Comment s’appelle l’AS400 aujourd’hui ?

Si on demande comment s’appelle l’AS400 aujourd’hui, la réponse tient en histoire technique et en habitude. OS/400, l’ancien système d’exploitation natif de la plateforme AS/400, a évolué, et s’appelle désormais IBM i. Les noms ont changé au fil des générations, mais les concepts restent, robustesse, intégration et stabilité. J’ai croisé des équipes qui prononcent encore OS/400 comme un souvenir de formation, d’autres qui parlent d’IBM i avec fierté. Pour les utilisateurs, c’est la continuité qui compte, pas l’étiquette. On apprend, on transfère le savoir, on garde ce qui marche. Et surtout, on planifie les migrations quand nécessaire, ensemble, sans panique.

Quel est le nouveau nom de l’AS400 ?

Quand on se demande quel est le nouveau nom de l’AS400, on navigue dans une généalogie de marques. Application System/400, puis iSeries dans les années 2000, ont laissé place au System i, un mini-ordinateur de la gamme IBM qui a suivi l’évolution matérielle et logicielle. J’aime imaginer une famille d’ordinateurs qui change de prénom à chaque anniversaire, tout en gardant le même tempérament fiable. Les équipes se retrouvent souvent autour de cette continuité, elles partagent la mémoire des systèmes, les procédures, les petites astuces qui sauvent des déploiements. Au final, le nom évolue, la mission reste, et ça rassure beaucoup.

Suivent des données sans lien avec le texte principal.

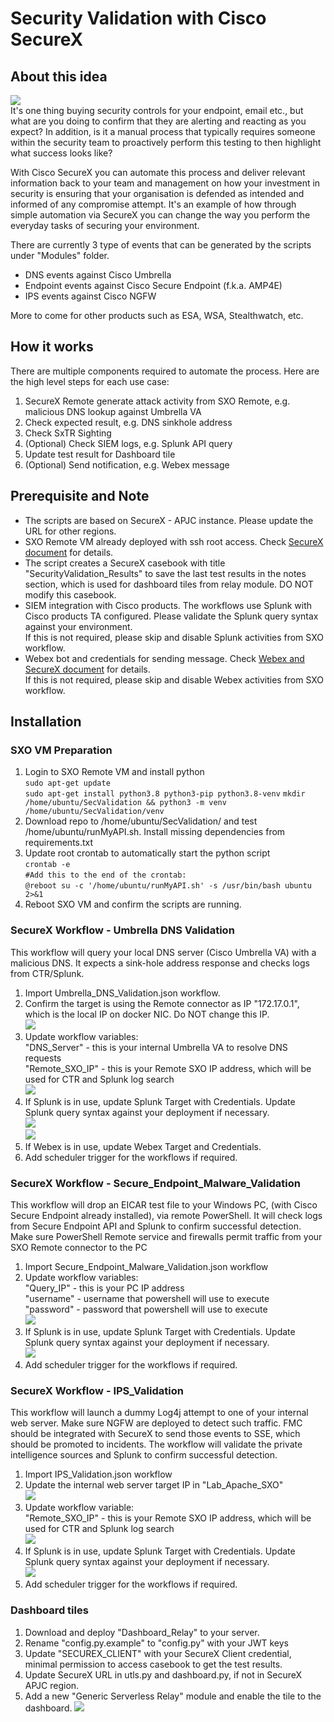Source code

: # Security Validation with Cisco SecureX

## About this idea

![](screenshot/dashboard.png)  
It's one thing buying security controls for your endpoint, email etc., but what are you doing to confirm that they are alerting and reacting as you expect? In addition, is it a manual process that typically requires someone within the security team to proactively perform this testing to then highlight what success looks like?

With Cisco SecureX you can automate this process and deliver relevant information back to your team and management on how your investment in security is ensuring that your organisation is defended as intended and informed of any compromise attempt. It's an example of how through simple automation via SecureX you can change the way you perform the everyday tasks of securing your environment.

There are currently 3 type of events that can be generated by the scripts under "Modules" folder.

*   DNS events against Cisco Umbrella
*   Endpoint events against Cisco Secure Endpoint (f.k.a. AMP4E)
*   IPS events against Cisco NGFW

More to come for other products such as ESA, WSA, Stealthwatch, etc.

## How it works

There are multiple components required to automate the process. Here are the high level steps for each use case:

1.  SecureX Remote generate attack activity from SXO Remote, e.g. malicious DNS lookup against Umbrella VA
2.  Check expected result, e.g. DNS sinkhole address
3.  Check SxTR Sighting
4.  (Optional) Check SIEM logs, e.g. Splunk API query
5.  Update test result for Dashboard tile
6.  (Optional) Send notification, e.g. Webex message

## Prerequisite and Note

*   The scripts are based on SecureX - APJC instance. Please update the URL for other regions.
*   SXO Remote VM already deployed with ssh root access. Check [SecureX document](https://ciscosecurity.github.io/sxo-05-security-workflows/remote/setup) for details.
*   The script creates a SecureX casebook with title "SecurityValidation\_Results" to save the last test results in the notes section, which is used for dashboard tiles from relay module. DO NOT modify this casebook.
*   SIEM integration with Cisco products. The workflows use Splunk with Cisco products TA configured. Please validate the Splunk query syntax against your environment.   
    If this is not required, please skip and disable Splunk activities from SXO workflow.
*   Webex bot and credentials for sending message. Check [Webex and SecureX document](https://ciscosecurity.github.io/sxo-05-security-workflows/atomics/configuration/webex) for details.  
    If this is not required, please skip and disable Webex activities from SXO workflow.

## Installation

### SXO VM Preparation

1. Login to SXO Remote VM and install python  
    `sudo apt-get update`  
    `sudo apt-get install python3.8 python3-pip python3.8-venv`
    `mkdir /home/ubuntu/SecValidation && python3 -m venv /home/ubuntu/SecValidation/venv`
2. Download repo to /home/ubuntu/SecValidation/ and test /home/ubuntu/runMyAPI.sh. Install missing dependencies from requirements.txt
3. Update root crontab to automatically start the python script  
    `crontab -e`  
    `#Add this to the end of the crontab:`  
    `@reboot su -c '/home/ubuntu/runMyAPI.sh' -s /usr/bin/bash ubuntu 2>&1`
4. Reboot SXO VM and confirm the scripts are running.

### SecureX Workflow - Umbrella DNS Validation

This workflow will query your local DNS server (Cisco Umbrella VA) with a malicious DNS. It expects a sink-hole address response and checks logs from CTR/Splunk.

1.  Import Umbrella\_DNS\_Validation.json workflow.
2.  Confirm the target is using the Remote connector as IP "172.17.0.1", which is the local IP on docker NIC. Do NOT change this IP.  
    ![](screenshot/remote_target.png)
3.  Update workflow variables:  
    "DNS\_Server" - this is your internal Umbrella VA to resolve DNS requests  
    "Remote\_SXO\_IP" -  this is your Remote SXO IP address, which will be used for CTR and Splunk log search  
    ![](screenshot/umb_variables.png)
4.  If Splunk is in use, update Splunk Target with Credentials. Update Splunk query syntax against your deployment if necessary.    
    ![](screenshot/splunk_target.png)  
    ![](screenshot/umb_splunk.png)
5.  If Webex is in use, update Webex Target and Credentials.
6.  Add scheduler trigger for the workflows if required.

### SecureX Workflow - Secure\_Endpoint\_Malware\_Validation

This workflow will drop an EICAR test file to your Windows PC, (with Cisco Secure Endpoint already installed), via remote PowerShell. It will check logs from Secure Endpoint API and Splunk to confirm successful detection.  
Make sure PowerShell Remote service and firewalls permit traffic from your SXO Remote connector to the PC

1.  Import Secure\_Endpoint\_Malware\_Validation.json workflow
2.  Update workflow variables:  
    "Query\_IP" - this is your PC IP address  
    "username" - username that  powershell will use to execute  
    "password" - password that powershell will use to execute    
    ![](screenshot/amp_variables.png)
3.  If Splunk is in use, update Splunk Target with Credentials. Update Splunk query syntax against your deployment if necessary.  
    ![](screenshot/amp_splunk.png)  
4.  Add scheduler trigger for the workflows if required.

### SecureX Workflow - IPS\_Validation

This workflow will launch a dummy Log4j attempt to one of your internal web server. Make sure NGFW are deployed to detect such traffic. FMC should be integrated with SecureX to send those events to SSE, which should be promoted to incidents. The workflow will validate the private intelligence sources and Splunk to confirm successful detection.

1. Import IPS\_Validation.json workflow
2. Update the internal web server target IP in "Lab\_Apache\_SXO"    
    ![](screenshot/ips_target.png)
3. Update workflow variable:  
    "Remote\_SXO\_IP" - this is your Remote SXO IP address, which will be used for CTR and Splunk log search    
    ![](screenshot/ips_variables.png)
4. If Splunk is in use, update Splunk Target with Credentials. Update Splunk query syntax against your deployment if necessary.    
    ![](screenshot/ips_splunk.png)
5. Add scheduler trigger for the workflows if required.

### Dashboard tiles

1. Download and deploy "Dashboard_Relay" to your server.
2. Rename "config.py.example" to "config.py" with your JWT keys
3. Update "SECUREX_CLIENT" with your SecureX Client credential, minimal permission to access casebook to get the test results.
4. Update SecureX URL in utls.py and dashboard.py, if not in SecureX APJC region.
5. Add a new "Generic Serverless Relay" module and enable the tile to the dashboard.
    ![](screenshot/tile.png)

Quel est le prix du logiciel AS400 ?

Sur le prix du logiciel AS400, la réalité n’est pas une réponse unique. Oui, on trouve des annonces d’occasion affichant 430 €, mais c’est souvent anecdotique. Licences, maintenance, formation, migration, compatibilité matérielle, tout ça pèse dans le budget. J’ai vu des services informatiques qui achetaient du matériel ancien à bas prix pour dépanner, puis qui subissaient des coûts cachés en heures homme et en disponibilité. Avant de craquer pour une affaire à 430 €, il vaut mieux faire un plan d’action, chiffrer les risques, consulter l’équipe et jouer collectif pour décider. Discutez en équipe, pesez les coûts réels ensemble maintenant.